Acaso el gusano persistente de la rabia corroyó sus últimas jornadas: tras pasar pocos días en una hacienda en los confines de Moguer, sus deudos lo llevaron a La Rábida, para que muriera en la seráfica hermandad franciscana, según su voluntad. Como ocurrió con Colón, años más tarde, murió sin conocer la dimensión ecuménica de su descubrimiento. Y como el Almirante, también, fue dado a la huesa amortajado con el hábito de San Francisco.

Casa mortuoria de Colón
Casa mortuoria de Colón

Se apagaba, de ese modo, el “doble” de Colón, su “alter ego” desde los dificultosos aprestos portuarios y durante aquella larga e incierta navegación. Si el genovés había sido la encarnación exaltada del genio latino, Pinzón había sido la encarnación reposada de la pericia marina y del empresariado náutico de cepa española. He allí su “quid” ante la historia, su rol insustituible que se proyecta, hasta nuestros días, con valor de ejemplaridad.

Alguien insinuó, con sarcasmo, que la muerte lo salvó a tiempo del juicio condenatorio del presente. Porque ese mismo marino y señor de su nao, puesto a adelantado o a encomendero, ¿hubiera imitado la conducta cruel del Almirante? La tendencia de la época y las condiciones objetivas de cualquier conquista lograda al filo de la espada, parecen determinar la respuesta. Sin embargo, en el misterio de la libertad humana, yace esa duda que jamás será despejada.

Y así como los restos mortales de quien, al final, vino a ser su Némesis terrena, alcanzaron el tributo póstumo de ser disputados por dos sepulcros (uno en Santo Domingo y otro en Sevilla), los despojos de Pinzón, en cambio, fueron a confundirse con otros tantos, en el moho vermicular de un osario común, debajo del pavimento del coro de la iglesia de La Rábida, a la espera de la resurrección que proclaman las Escrituras.

La reivindicación histórica: monumentos y nomenclatura urbana

A comienzos de la década de 1920, un cronista madrileño deploraba, en las páginas de la revista “Blanco y Negro”, la ausencia de un monumento que honrase a Pinzón en su tierra. La deuda fue reparada mucho después y existen, por lo menos, dos o tres estatuas modernas que lo recuerdan, en Palos de la Frontera y en Bayona.

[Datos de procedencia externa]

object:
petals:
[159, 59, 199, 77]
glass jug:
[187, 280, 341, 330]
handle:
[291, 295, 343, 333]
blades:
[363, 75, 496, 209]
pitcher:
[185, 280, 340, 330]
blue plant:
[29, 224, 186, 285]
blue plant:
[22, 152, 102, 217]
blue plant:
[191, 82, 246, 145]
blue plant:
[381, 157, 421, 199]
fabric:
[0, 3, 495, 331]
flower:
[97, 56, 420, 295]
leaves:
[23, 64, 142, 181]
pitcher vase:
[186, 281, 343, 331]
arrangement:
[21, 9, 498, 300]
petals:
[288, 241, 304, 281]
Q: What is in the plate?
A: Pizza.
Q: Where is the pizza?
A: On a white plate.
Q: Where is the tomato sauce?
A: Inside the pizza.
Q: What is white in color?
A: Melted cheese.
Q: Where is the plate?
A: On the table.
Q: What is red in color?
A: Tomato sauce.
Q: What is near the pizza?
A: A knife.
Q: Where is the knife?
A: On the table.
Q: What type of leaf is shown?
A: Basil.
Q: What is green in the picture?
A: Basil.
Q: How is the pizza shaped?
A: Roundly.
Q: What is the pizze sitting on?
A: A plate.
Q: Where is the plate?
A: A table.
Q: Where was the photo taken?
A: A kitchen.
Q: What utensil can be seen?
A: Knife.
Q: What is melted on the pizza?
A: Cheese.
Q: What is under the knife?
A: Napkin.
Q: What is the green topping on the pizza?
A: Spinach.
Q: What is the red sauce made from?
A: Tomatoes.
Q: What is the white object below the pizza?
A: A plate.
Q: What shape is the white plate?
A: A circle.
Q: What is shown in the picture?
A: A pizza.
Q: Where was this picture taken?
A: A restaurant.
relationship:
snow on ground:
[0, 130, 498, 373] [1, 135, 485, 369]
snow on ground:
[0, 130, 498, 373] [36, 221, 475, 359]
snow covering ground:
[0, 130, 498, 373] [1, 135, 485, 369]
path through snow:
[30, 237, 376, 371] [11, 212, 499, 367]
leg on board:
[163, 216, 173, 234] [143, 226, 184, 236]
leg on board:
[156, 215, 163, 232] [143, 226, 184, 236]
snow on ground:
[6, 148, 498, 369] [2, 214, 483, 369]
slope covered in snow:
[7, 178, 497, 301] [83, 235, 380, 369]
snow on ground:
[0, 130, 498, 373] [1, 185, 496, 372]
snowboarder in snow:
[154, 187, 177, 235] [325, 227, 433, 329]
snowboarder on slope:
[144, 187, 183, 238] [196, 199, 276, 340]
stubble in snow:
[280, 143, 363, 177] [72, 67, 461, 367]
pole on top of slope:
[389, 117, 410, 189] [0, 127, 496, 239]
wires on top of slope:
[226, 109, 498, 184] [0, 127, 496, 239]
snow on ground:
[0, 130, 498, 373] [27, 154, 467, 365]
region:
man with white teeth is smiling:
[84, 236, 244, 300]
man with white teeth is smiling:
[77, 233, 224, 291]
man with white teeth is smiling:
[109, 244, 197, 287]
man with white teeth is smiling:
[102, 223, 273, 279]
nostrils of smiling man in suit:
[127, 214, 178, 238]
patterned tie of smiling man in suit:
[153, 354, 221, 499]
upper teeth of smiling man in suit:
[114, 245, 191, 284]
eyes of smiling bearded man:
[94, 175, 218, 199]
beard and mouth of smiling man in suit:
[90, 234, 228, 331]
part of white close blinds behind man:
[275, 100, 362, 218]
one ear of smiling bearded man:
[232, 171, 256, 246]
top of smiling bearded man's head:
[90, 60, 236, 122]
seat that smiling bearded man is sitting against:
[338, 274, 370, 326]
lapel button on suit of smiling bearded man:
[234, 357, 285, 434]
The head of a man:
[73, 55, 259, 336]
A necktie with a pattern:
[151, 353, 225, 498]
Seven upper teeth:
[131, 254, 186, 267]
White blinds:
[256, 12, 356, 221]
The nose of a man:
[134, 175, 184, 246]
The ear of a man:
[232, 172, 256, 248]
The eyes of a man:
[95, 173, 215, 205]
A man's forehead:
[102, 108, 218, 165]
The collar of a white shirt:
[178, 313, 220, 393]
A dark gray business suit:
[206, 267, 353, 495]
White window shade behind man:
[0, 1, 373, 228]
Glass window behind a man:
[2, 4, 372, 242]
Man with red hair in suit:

Monumento a Martín Alonso Pinzón
Monumento a Martín Alonso Pinzón en Palos de la Frontera

La Buenos Aires de ayer (ésa que ya no existe ni volverá a existir) tampoco lo olvidó: una calle que va de Barracas a La Boca se llama Pinzón (pese a que, según me informa el arquitecto Julio Cacciatore, los boquenses insisten en pronunciarla como palabra grave, acentuando inexplicablemente la letra “i”). Y aunque difícilmente los transeúntes del presente lleven cuenta de sus méritos, al menos su nombre permanece en la cartografía urbana de “este lado” de la “mar océano”, que él ayudó a descubrir y que sin él, probablemente, no se hubiera descubierto entonces.

Porque mientras la gloria de Colón es ruidosa y contradictoria, y será siempre litigiosa y polémica, la de Pinzón es simplemente silenciosa.